The decision is simple: if you know you’re going to regularly use a lot of data, say 10GB or more per month, then stick with your unlimited plan. You’re loving the move to unlimited because you can keep using a ton of data and no longer worry about excess charges or pre-determined slowdowns. But there are a lot of people out there who switched to unlimited plans because their carrier gave them no other choice, not because they needed to.
Think of prepaid service as a no-frills offering, not a second-rate one.
The second part of choosing to get a prepaid plan is whether you currently have a multi-line plan or not. If you have just a single line, you’re a prime candidate for a prepaid plan. If you have two or more lines, the big U.S. carriers actually have a solid offering that makes the per-line costs quite close to prepaid offerings; and the simplicity of being billed once for both lines sure is nice. But if you’re perhaps part of a “family” plan with friends, or hanging onto your parents’ plan years later, it may still be worth considering heading out on your own for the independence of being billed on your own.
So, why not give prepaid a look?
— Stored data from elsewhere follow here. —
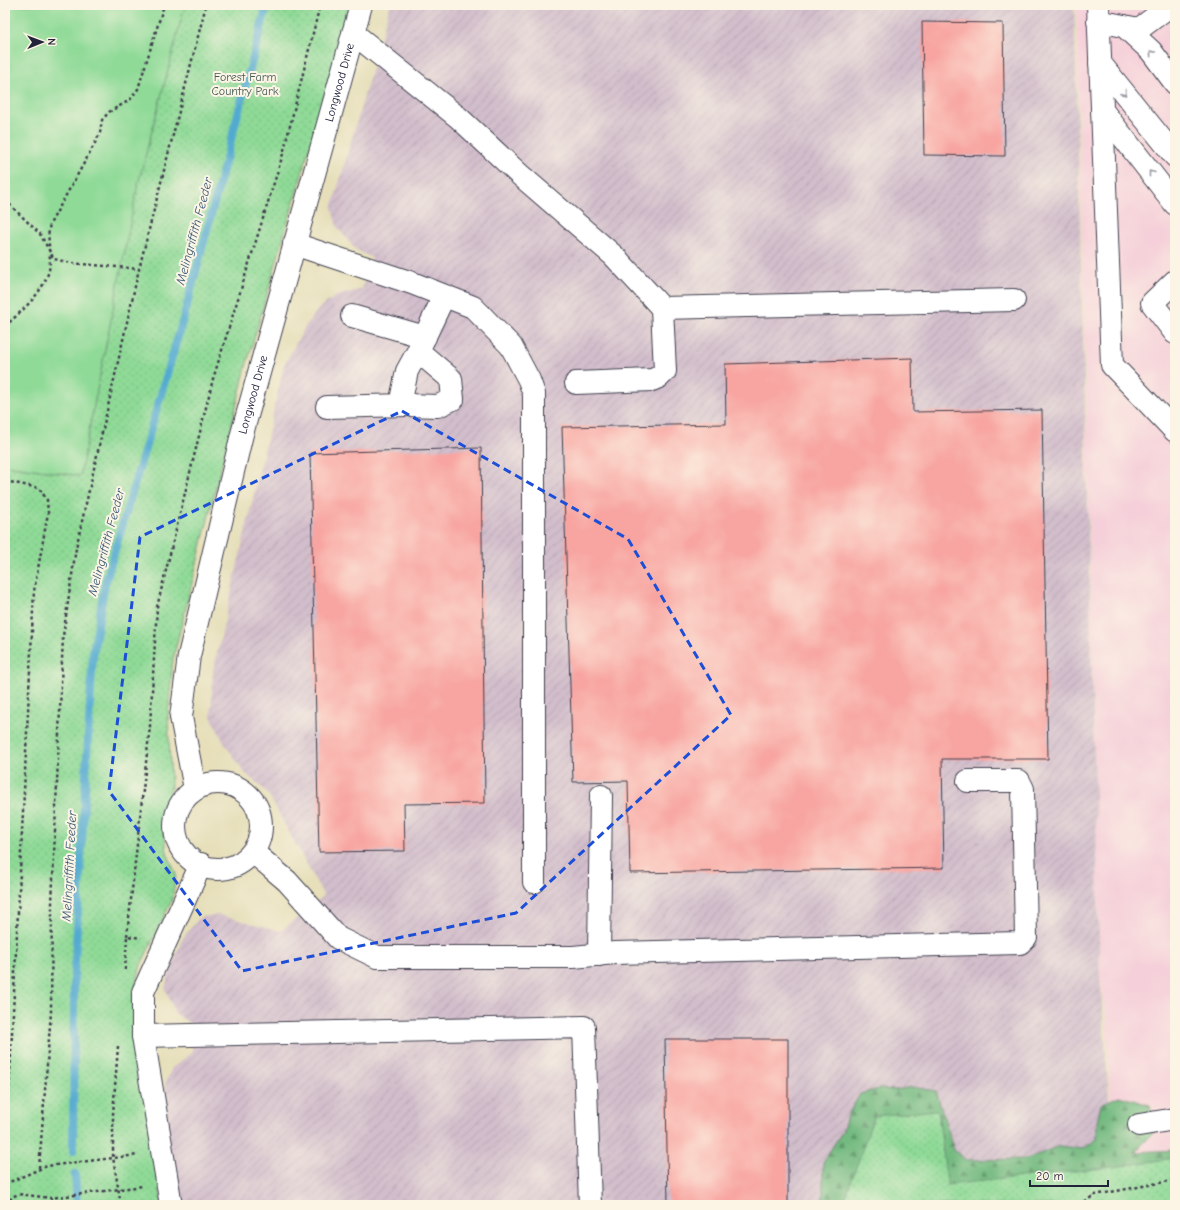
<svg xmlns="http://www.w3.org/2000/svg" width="1180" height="1210" font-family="'Comic Neue',sans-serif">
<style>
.built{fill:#f5cfd9}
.industrial{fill:url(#industrial-furrows)}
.grass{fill:#8fda97;stroke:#587e69}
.forest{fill:url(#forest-firs);stroke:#4a6e5e}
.park{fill:url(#park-dots);stroke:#587e69}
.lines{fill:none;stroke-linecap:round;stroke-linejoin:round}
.stream{stroke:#53aad0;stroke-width:8}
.building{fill:#f8a4a0}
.minor-casing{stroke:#3f3e4e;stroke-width:24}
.path{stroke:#3f3e4e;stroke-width:2.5;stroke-dasharray:3 3;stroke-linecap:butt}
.minor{stroke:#fff;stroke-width:22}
.oneway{stroke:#9c9ca7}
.marked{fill:none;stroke:#1d4ed8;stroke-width:3;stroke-dasharray:8 5;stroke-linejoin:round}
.labels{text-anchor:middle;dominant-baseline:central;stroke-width:4;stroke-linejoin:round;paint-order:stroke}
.park-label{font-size:12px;fill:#435957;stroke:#fcf5e5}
.street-label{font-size:12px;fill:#22223b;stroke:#fcf5e5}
.water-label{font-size:13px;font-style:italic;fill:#365877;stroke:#fcf5e5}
</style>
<defs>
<pattern id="industrial-furrows" width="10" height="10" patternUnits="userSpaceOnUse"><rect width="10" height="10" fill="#d1bdcb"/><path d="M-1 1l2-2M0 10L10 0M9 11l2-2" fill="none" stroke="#b3a2af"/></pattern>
<pattern id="forest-firs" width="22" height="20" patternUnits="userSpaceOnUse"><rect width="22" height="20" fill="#73ba80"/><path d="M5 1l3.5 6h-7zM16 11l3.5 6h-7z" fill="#5e976a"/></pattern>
<pattern id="park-dots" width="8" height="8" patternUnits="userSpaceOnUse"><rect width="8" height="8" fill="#8fda97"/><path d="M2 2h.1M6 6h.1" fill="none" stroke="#7bbb83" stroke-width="1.8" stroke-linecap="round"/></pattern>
</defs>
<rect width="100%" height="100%" fill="#fcf5e5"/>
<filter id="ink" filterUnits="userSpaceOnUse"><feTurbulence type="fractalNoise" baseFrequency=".025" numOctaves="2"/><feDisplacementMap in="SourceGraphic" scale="8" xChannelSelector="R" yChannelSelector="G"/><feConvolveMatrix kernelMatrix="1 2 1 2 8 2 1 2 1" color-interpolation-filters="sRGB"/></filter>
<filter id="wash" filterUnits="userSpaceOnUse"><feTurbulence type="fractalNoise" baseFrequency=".012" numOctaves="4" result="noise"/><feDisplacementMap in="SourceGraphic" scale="16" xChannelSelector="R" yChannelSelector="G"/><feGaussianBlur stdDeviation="0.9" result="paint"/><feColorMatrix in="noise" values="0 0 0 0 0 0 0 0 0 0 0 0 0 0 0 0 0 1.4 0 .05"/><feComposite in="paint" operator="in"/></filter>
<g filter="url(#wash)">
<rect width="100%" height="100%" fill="#e6dfba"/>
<!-- built -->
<path class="built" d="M 1076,5 L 1175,5 L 1175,1158 L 1114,1167 L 1106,1016 L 1100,978 Z"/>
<!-- industrial -->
<path class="industrial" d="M 390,5 L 1074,5 L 1100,978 L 1114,1167 L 843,1205 L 162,1205 L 166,1118 L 165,1084 L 172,1068 L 192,1053 L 192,1025 L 175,1013 L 165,988 L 170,971 L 182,939 L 200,917 L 220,915 L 281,931 L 324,896 L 267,792 L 245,773 L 224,743 L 211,716 L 213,671 L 284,365 L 305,327 L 320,307 L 337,296 L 362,289 L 372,258 L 355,249 L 337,227 L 332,208 Z"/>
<!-- grass -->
<path class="grass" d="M 5,5 L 185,5 L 80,477 L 5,465 Z"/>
<!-- forest -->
<path class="forest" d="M 912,1087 L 936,1091 L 954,1150 L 966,1160 L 1027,1159 L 1059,1146 L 1083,1149 L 1097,1139 L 1097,1122 L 1101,1104 L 1119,1096 L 1150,1105 L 1156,1130 L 1135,1152 L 1175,1150 L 1175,1205 L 823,1205 L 823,1162 L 842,1132 L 847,1117 L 860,1094 L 879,1089 L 896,1090 Z"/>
<!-- park -->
<path class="park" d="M 185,5 L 351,5 L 247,363 L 173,659 L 168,715 L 171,787 L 164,826 L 167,853 L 176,874 L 172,900 L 141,965 L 133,996 L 162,1205 L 5,1205 L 5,465 L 80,476 L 138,184 Z
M 938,1110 L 947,1185 L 1114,1167 L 1175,1158 L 1175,1205 L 843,1205 L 874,1116 Z"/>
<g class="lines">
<!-- stream -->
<path class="stream" d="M 73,1151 L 74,978 L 93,653 L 105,584 L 184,316 L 267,5
M 75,1174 L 77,1205"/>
</g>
<g id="blocks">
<!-- building -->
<path class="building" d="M 922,22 L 1003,23 L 1005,156 L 924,155 Z
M 912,358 L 913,412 L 1042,410 L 1048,759 L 942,759 L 944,868 L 630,873 L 628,781 L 573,782 L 562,427 L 726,424 L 725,364 Z
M 481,448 L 485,803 L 404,804 L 405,851 L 319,852 L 310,453 Z
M 665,1039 L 788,1039 L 788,1205 L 668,1205 Z"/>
</g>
</g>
<g filter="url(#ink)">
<use href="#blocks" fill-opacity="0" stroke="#3f3e4e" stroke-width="1"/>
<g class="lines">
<defs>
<g id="minor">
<path d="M 1098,5 L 1112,365 L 1175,431"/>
<path d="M 1098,21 L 1139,29 L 1171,5"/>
<path d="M 1124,26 L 1151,51 L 1175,83"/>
<path d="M 353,33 L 459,118 L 519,174 L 614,256 L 662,308"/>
<path d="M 1100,63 L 1175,156"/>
<path d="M 1102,110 L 1175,204"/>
<path d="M 294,244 L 412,283 L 473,307 L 511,346 L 529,380 L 534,394 L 534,882"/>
<path d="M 1175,281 L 1152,303 L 1175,333"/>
<path d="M 352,316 L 425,337"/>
<path d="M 418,351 L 451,379 L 453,399 L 438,406 L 407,405 L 402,395 L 407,371 L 418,351 L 444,296"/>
<path d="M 576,383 L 652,380 L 659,377 L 665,371 L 662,308 L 1014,300"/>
<path d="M 327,407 L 407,405"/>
<circle cx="218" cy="826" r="43"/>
<path id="s1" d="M 195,789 L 181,717 L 189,656 L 242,434 L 361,5"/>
<path d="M 253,852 L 287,881 L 338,938 L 377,957 L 573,957 L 615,953 L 1020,943 L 1026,937 L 1023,789 L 1019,781 L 968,781"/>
<path d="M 599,955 L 601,796"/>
<path d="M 143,1036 L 584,1027 L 590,1205"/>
<path d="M 1139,1125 L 1175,1119"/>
<path d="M 171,1205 L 143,1036 L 143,992 L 201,864"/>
</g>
</defs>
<!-- minor casing -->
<use href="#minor" class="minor-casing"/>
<!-- path -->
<path class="path" d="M 5,200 L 40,234 L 54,259 L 71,263 L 139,269
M 5,326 C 21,312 44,292 49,270 C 52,255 46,239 50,224 L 93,147 L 100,133 L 102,120 L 109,112 L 130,100 L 138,89 L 164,5
M 5,481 L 39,488 L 47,500 L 48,513 L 34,591 L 9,1093 L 5,1110
M 127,936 L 150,726 L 157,607 L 213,379 L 283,154 L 320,5
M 125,970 L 127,936 L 141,938
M 118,1046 L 113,1114 L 113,1157 L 121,1205
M 39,1168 L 51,1012 L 52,904 L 63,636 L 76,548 L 139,269 L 206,5
M 5,1184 L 47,1166 L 138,1155
M 6,1205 L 12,1197 L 18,1194 L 51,1198 L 143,1186
M 1079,1205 L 1095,1195 L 1175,1180"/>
<!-- minor -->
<use href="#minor" class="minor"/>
</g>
<!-- one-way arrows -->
<defs><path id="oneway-chevron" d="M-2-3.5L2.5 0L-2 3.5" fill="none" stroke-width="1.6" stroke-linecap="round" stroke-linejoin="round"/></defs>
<g class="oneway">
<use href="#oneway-chevron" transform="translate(1152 53) rotate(-131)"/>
<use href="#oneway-chevron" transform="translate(1124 93) rotate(51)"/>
<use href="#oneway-chevron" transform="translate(1151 173) rotate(-128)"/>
</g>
</g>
<!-- marked area -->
<path class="marked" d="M 402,411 L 628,539 L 731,715 L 516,913 L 242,971 L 109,791 L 140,537 Z"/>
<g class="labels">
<!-- park labels -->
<g class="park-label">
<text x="245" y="77">Forest Farm<tspan x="245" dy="14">Country Park</tspan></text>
</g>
<!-- street labels -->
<g class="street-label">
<text stroke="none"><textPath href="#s1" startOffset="728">Longwood Drive</textPath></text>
<text stroke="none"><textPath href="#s1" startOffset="404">Longwood Drive</textPath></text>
</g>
<!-- water labels -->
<g class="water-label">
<text transform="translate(194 231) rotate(-75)">Melingriffith Feeder</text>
<text transform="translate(106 542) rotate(-75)">Melingriffith Feeder</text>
<text transform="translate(69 866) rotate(-87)">Melingriffith Feeder</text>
</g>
</g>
<!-- margin -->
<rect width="1180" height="1210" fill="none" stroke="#fcf5e5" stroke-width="20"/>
<!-- north arrow -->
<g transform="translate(42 42) rotate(89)" stroke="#fcf5e5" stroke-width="3" paint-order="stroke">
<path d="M0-3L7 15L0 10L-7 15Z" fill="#22223b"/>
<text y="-6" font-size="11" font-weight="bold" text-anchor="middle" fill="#22223b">N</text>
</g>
<!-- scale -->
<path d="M1030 1180v6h78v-6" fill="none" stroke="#22223b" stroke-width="2"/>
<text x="1036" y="1180" font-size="12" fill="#22223b" stroke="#fcf5e5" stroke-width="3" paint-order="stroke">20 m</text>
</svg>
If the “prepaid” word seems somehow negative or lower quality, it shouldn’t. Think of prepaid service as a no-frills offering, not a second-rate one. The data is the same, and the networks are the same — you’re just only paying for what you actually use. And in many ways, the billing is simpler than the big carriers. You can enroll in auto-pay, there’s often no additional taxes or fees charged beyond the advertised price, and in some cases you can pre-pay for six months or a year for a true “set it and forget it” experience. Nothing is simpler than that.
You shouldn’t be subsidizing people on the network using 25GB of data while you use 3GB.
Offers with ultra-low-cost prepaid offerings like Mint Mobile bring you upwards of 12GB of data per month for under $30. T-Mobile’s Metro prepaid plans get you 10GB for $40, Verizon’s prepaid plan has 16GB (with rollover) for $45, and AT&T’s prepaid plan offers 8GB (with rollover) for $50. If you haven’t looked at prepaid in a while, you may be surprised to see the data is plentiful and cheap — and it has no grey areas about what you’re paying for or how much you get to use. And because the data allotment is defined and prepaid, there’s no chance of accidental overages or big bills — a main contributor to many people switching to unlimited plans in the first place.
Of course you’re losing out on extra features of a traditional carrier plan, like simple phone financing, in-store customer support, congested network prioritization, and the like — but with savings in the hundreds of dollars per year, you may be willing to give those up. And most importantly, if you weren’t paying to use an “unlimited” amount of data to begin with, it’s going to feel great to only be paying for the amount of data you actually use — not subsidizing the people on the network using 25GB per month while you use 3GB.